## [Given data]
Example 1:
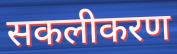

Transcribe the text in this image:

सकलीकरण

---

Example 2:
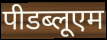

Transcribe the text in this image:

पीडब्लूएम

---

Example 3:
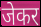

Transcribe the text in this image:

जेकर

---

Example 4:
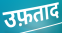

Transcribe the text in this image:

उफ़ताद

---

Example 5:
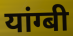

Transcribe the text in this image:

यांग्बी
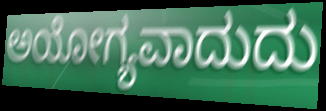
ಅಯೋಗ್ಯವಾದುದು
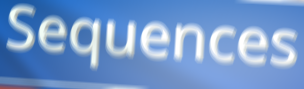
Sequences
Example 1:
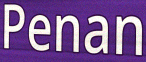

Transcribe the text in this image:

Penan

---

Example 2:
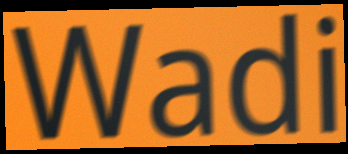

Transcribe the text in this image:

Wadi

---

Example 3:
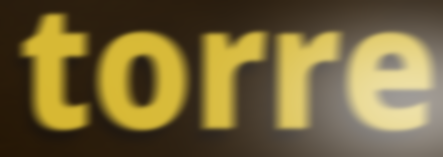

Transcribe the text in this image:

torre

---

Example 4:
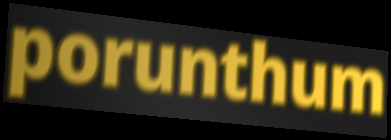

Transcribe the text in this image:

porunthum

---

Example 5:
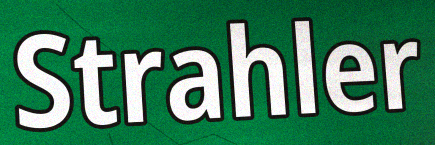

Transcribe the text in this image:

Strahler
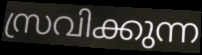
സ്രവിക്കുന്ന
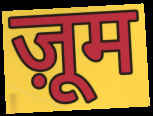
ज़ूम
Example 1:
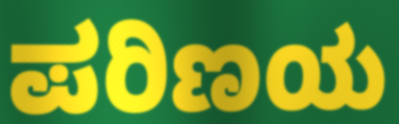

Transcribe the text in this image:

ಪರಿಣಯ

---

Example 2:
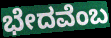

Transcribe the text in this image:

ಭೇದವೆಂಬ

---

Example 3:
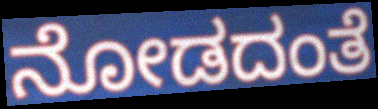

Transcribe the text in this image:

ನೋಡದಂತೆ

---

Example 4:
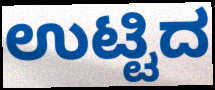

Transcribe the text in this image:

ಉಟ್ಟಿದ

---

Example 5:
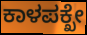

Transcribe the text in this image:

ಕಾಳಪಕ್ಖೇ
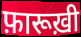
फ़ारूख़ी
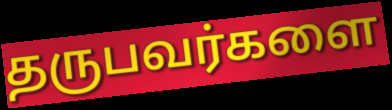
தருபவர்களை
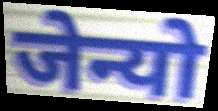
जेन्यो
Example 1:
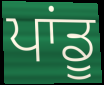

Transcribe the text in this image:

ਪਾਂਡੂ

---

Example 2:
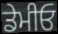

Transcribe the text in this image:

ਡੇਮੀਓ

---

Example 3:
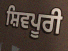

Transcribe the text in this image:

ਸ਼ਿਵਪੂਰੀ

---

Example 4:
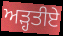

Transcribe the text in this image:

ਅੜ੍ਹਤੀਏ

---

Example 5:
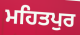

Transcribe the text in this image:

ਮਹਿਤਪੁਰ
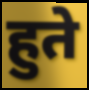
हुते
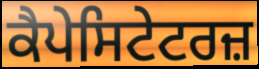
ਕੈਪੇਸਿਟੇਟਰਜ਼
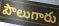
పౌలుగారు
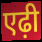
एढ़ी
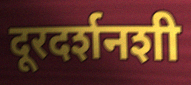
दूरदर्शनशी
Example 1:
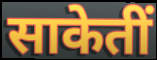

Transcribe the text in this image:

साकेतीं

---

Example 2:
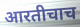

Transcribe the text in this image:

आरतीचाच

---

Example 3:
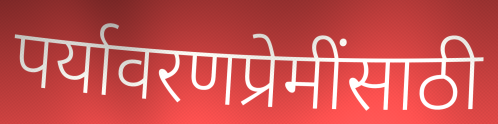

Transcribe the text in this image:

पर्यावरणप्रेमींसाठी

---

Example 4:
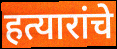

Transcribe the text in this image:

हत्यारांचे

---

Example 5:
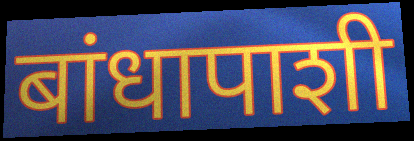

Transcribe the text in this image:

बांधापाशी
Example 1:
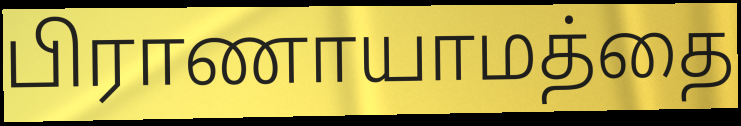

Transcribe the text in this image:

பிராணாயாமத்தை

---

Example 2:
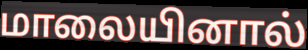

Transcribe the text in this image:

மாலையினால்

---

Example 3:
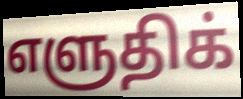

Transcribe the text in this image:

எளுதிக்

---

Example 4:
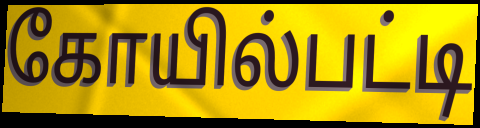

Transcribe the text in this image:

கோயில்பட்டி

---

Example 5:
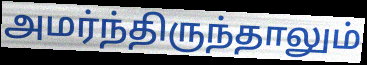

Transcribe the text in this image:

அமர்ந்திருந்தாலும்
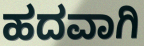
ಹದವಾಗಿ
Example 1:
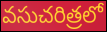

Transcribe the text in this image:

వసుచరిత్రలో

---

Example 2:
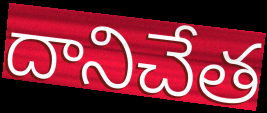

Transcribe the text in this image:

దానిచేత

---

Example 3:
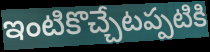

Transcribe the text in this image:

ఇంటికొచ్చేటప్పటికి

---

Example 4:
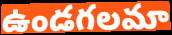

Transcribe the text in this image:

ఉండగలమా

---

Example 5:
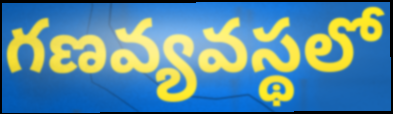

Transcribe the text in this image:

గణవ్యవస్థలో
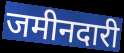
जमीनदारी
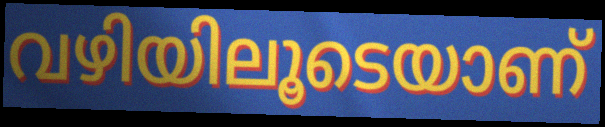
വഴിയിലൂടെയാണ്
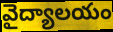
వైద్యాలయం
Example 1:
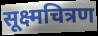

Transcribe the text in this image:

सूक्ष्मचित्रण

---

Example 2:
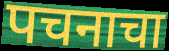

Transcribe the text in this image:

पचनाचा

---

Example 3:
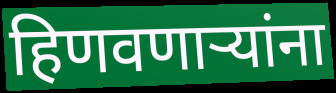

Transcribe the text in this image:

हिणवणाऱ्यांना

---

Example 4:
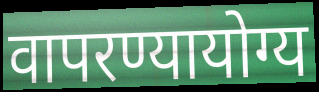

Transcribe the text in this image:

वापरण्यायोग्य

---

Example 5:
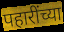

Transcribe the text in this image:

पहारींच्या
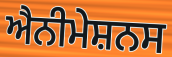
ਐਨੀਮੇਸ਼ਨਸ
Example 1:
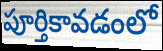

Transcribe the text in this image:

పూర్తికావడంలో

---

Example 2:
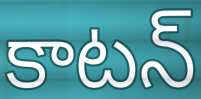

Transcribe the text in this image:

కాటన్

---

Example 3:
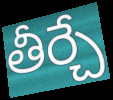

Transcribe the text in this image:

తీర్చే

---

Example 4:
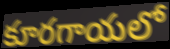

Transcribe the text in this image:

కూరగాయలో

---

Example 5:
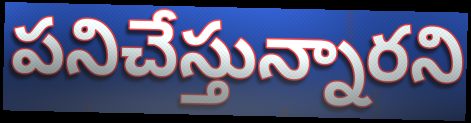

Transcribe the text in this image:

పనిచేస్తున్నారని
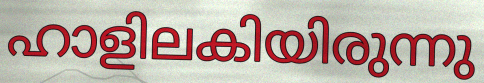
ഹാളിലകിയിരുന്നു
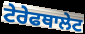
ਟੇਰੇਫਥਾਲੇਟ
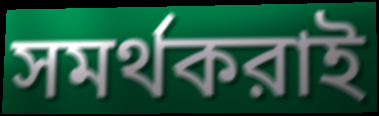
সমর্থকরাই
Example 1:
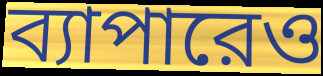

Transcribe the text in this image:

## [Exercise]
Copy the lines above exactly. Do not include pictures.

## [Completed exercise]
Example 1:

Transcribe the text in this image:

सकलीकरण

---

Example 2:

Transcribe the text in this image:

पीडब्लूएम

---

Example 3:

Transcribe the text in this image:

जेकर

---

Example 4:

Transcribe the text in this image:

उफ़ताद

---

Example 5:

Transcribe the text in this image:

यांग्बी
ಅಯೋಗ್ಯವಾದುದು
Sequences
Example 1:

Transcribe the text in this image:

Penan

---

Example 2:

Transcribe the text in this image:

Wadi

---

Example 3:

Transcribe the text in this image:

torre

---

Example 4:

Transcribe the text in this image:

porunthum

---

Example 5:

Transcribe the text in this image:

Strahler
സ്രവിക്കുന്ന
ज़ूम
Example 1:

Transcribe the text in this image:

ಪರಿಣಯ

---

Example 2:

Transcribe the text in this image:

ಭೇದವೆಂಬ

---

Example 3:

Transcribe the text in this image:

ನೋಡದಂತೆ

---

Example 4:

Transcribe the text in this image:

ಉಟ್ಟಿದ

---

Example 5:

Transcribe the text in this image:

ಕಾಳಪಕ್ಖೇ
फ़ारूख़ी
தருபவர்களை
जेन्यो
Example 1:

Transcribe the text in this image:

ਪਾਂਡੂ

---

Example 2:

Transcribe the text in this image:

ਡੇਮੀਓ

---

Example 3:

Transcribe the text in this image:

ਸ਼ਿਵਪੂਰੀ

---

Example 4:

Transcribe the text in this image:

ਅੜ੍ਹਤੀਏ

---

Example 5:

Transcribe the text in this image:

ਮਹਿਤਪੁਰ
हुते
ਕੈਪੇਸਿਟੇਟਰਜ਼
పౌలుగారు
एढ़ी
दूरदर्शनशी
Example 1:

Transcribe the text in this image:

साकेतीं

---

Example 2:

Transcribe the text in this image:

आरतीचाच

---

Example 3:

Transcribe the text in this image:

पर्यावरणप्रेमींसाठी

---

Example 4:

Transcribe the text in this image:

हत्यारांचे

---

Example 5:

Transcribe the text in this image:

बांधापाशी
Example 1:

Transcribe the text in this image:

பிராணாயாமத்தை

---

Example 2:

Transcribe the text in this image:

மாலையினால்

---

Example 3:

Transcribe the text in this image:

எளுதிக்

---

Example 4:

Transcribe the text in this image:

கோயில்பட்டி

---

Example 5:

Transcribe the text in this image:

அமர்ந்திருந்தாலும்
ಹದವಾಗಿ
Example 1:

Transcribe the text in this image:

వసుచరిత్రలో

---

Example 2:

Transcribe the text in this image:

దానిచేత

---

Example 3:

Transcribe the text in this image:

ఇంటికొచ్చేటప్పటికి

---

Example 4:

Transcribe the text in this image:

ఉండగలమా

---

Example 5:

Transcribe the text in this image:

గణవ్యవస్థలో
जमीनदारी
വഴിയിലൂടെയാണ്
వైద్యాలయం
Example 1:

Transcribe the text in this image:

सूक्ष्मचित्रण

---

Example 2:

Transcribe the text in this image:

पचनाचा

---

Example 3:

Transcribe the text in this image:

हिणवणाऱ्यांना

---

Example 4:

Transcribe the text in this image:

वापरण्यायोग्य

---

Example 5:

Transcribe the text in this image:

पहारींच्या
ਐਨੀਮੇਸ਼ਨਸ
Example 1:

Transcribe the text in this image:

పూర్తికావడంలో

---

Example 2:

Transcribe the text in this image:

కాటన్

---

Example 3:

Transcribe the text in this image:

తీర్చే

---

Example 4:

Transcribe the text in this image:

కూరగాయలో

---

Example 5:

Transcribe the text in this image:

పనిచేస్తున్నారని
ഹാളിലകിയിരുന്നു
ਟੇਰੇਫਥਾਲੇਟ
সমর্থকরাই
Example 1:

Transcribe the text in this image:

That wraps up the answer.